New allegations of bug abuse in Counter-Strike: Global Offensive (CSGO) emerged today, shared by Aleksey "OverDrive" Biryukov on social media. The allegations relate to a game from the ESEA Cash Cup, where 1shot Nikita “LostDF” Babalykov is seen, allegedly using what appears to be a bug to fly around the map.
While there is no official edict or statement from ESEA on the incident yet, Overdrive himself has a perfect recent record, having successfully called the bans for Sergey "hally" Shavayev, 9z’s Rafael "zakk" Fernandes, and Imperial’s Luis “Peacemaker” Tadeu prior to them being announced. More information on the bug was provided on Twitter by Kyryl “marat2k” Samsoniuk.
According to marat2k, this is not the first time this bug has been exploited, with the issue exacerbated by ESEA’s setting for their Cash Cup events. In a Twitlonger posted earlier on May 8, he gave an example which he alleges is a team called BIT eSports abusing the same bug to gain an advantage, on May 7-8.
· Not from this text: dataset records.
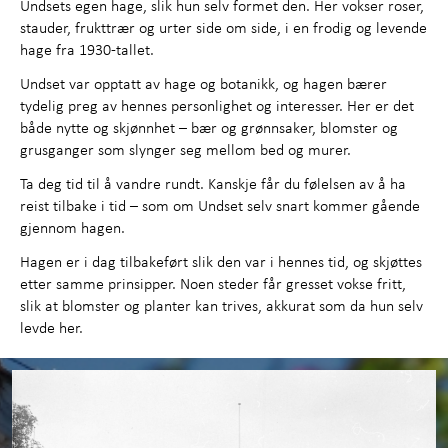
Undsets egen hage, slik hun selv formet den. Her vokser roser,
Om Bjerkebæk
+
stauder, frukttrær og urter side om side, i en frodig og levende
hage fra 1930-tallet.
Kunnskap og læring
+
Undset var opptatt av hage og botanikk, og hagen bærer
tydelig preg av hennes personlighet og interesser. Her er det
Utforsk samlingene
+
både nytte og skjønnhet – bær og grønnsaker, blomster og
grusganger som slynger seg mellom bed og murer.
Om oss
Ta deg tid til å vandre rundt. Kanskje får du følelsen av å ha
reist tilbake i tid – som om Undset selv snart kommer gående
gjennom hagen.
Hagen er i dag tilbakeført slik den var i hennes tid, og skjøttes
etter samme prinsipper. Noen steder får gresset vokse fritt,
slik at blomster og planter kan trives, akkurat som da hun selv
levde her.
CSGO has a culture of cheating?
With 1shot being a top 100 ranked team, and Overdrive having brought the case into the light, it seems understandable that the reaction was more swift than we’ve seen in previous cases. Renowned CSGO referee Michal Slowinski replied to the tweet, asking for more details, so with any luck, this bug can be identified quickly and the crackdown on abusers can happen in a more timely manner than it has in the past.
While the incidents are not directly linked to the higher-profile cases that have affected tier 1 CSGO in the last couple of years, the fact there are still such blatant examples of bug abuse going on has an impact on the wider scene. When governing bodies like ESIC are deciding on punishments, they must not just consider the crime itself, but also whether the news will deter others from trying the same thing, or scare them into thinking twice.
Like athletics, professional cycling and certain other pro sports, it has got to the point where cheating, and bug abuse in particular, is no longer rare in CSGO, and examples are now starting to stack up. The effect on competitive integrity and fan interest can also not be ignored, as viewers will struggle to get invested if they can’t trust the result.
This may even be part of why ESIC are so keen on banning borderline cases in their attempts to clean up CSGO, with the situation so bad that they need to send a message, as well as remove cheats from the game. With Dust2.us reporting that as many as 97 coaches could be implicated in the coaching bug situation, it’s clear CS has a long way to go before we can be confident in results, especially from smaller events.